- [Request] Pick out each line of the material below that contains the word "nagrodę", and copy those lines without changes.

- [Records provided]
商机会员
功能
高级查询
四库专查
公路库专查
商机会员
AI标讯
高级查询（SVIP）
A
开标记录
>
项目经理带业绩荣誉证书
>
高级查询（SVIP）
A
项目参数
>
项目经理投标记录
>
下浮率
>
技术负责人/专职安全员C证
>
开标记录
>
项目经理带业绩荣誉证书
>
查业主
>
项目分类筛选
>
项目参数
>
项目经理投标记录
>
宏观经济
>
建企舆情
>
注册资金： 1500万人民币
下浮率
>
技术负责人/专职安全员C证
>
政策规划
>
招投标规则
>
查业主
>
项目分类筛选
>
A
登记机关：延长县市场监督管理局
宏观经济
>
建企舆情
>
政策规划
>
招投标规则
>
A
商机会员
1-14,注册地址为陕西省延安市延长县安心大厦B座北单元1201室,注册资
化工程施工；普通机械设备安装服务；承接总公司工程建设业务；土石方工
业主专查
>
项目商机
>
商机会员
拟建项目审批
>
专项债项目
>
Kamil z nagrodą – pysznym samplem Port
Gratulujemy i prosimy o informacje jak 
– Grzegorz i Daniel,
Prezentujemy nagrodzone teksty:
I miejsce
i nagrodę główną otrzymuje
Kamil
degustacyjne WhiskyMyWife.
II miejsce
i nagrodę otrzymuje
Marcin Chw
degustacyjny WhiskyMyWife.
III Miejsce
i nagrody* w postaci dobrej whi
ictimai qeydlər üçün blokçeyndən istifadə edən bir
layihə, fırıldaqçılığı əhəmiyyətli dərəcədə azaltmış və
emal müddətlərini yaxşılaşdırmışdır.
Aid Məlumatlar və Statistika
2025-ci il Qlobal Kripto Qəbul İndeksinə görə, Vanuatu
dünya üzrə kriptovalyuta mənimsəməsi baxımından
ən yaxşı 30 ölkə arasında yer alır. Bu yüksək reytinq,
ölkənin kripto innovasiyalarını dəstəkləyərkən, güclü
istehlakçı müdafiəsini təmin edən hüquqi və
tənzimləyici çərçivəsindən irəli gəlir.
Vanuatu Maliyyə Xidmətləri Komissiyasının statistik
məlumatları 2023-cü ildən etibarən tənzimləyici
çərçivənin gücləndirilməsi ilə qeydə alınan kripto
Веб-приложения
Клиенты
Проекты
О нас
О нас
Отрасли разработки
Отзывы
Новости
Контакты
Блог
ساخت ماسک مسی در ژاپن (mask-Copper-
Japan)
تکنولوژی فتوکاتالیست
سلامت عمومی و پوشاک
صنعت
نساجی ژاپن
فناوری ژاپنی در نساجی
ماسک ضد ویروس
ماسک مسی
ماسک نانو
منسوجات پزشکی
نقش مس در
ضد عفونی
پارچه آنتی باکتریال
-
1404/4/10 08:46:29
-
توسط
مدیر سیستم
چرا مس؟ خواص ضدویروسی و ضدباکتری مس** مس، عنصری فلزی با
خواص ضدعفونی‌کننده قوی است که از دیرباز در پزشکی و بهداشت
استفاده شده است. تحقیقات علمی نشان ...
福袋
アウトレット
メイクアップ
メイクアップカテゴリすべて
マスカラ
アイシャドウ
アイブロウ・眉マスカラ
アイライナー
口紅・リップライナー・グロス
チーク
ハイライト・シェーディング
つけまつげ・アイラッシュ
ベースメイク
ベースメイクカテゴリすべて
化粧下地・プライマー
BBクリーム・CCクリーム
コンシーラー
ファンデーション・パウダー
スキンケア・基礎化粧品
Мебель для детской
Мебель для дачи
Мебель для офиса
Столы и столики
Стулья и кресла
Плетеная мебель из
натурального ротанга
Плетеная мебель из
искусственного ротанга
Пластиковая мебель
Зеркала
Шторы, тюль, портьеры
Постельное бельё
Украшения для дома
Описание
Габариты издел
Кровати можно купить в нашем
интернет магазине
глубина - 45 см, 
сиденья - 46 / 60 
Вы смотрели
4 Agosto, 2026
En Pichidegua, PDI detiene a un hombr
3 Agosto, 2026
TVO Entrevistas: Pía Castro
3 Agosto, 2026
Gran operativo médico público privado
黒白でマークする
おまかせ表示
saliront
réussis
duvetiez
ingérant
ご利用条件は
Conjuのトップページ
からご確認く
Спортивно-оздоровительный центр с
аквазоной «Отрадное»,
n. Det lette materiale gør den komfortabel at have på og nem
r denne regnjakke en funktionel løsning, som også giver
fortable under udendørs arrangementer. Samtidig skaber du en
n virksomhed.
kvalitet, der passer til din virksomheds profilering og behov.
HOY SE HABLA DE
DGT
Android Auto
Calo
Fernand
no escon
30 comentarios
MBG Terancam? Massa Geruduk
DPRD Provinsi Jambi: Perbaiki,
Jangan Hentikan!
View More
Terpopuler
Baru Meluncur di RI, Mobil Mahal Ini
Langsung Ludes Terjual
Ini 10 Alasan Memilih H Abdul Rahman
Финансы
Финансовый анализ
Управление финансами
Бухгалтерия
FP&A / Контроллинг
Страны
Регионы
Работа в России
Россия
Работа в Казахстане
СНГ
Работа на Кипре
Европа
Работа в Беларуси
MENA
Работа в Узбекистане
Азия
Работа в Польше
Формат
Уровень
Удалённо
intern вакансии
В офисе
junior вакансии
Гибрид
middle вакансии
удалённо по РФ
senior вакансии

- [Finished exercise]
i nagrodę główną otrzymuje
i nagrodę otrzymuje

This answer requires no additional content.